▸ **Problem to solve**
Count the lines below that contain the string "stocks", treating uppercase and lowercase as different. Give only the number.

[Collected data]
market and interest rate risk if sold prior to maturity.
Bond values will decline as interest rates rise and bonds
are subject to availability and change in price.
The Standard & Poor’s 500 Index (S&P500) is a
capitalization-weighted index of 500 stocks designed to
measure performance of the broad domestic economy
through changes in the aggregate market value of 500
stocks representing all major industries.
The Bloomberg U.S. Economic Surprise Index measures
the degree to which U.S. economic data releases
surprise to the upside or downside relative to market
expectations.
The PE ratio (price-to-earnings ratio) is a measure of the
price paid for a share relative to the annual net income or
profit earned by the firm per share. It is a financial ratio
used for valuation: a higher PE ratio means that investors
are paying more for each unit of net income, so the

...

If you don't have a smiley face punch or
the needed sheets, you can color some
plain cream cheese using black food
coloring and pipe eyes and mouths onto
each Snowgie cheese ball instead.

▸ **Result of the exercise**
2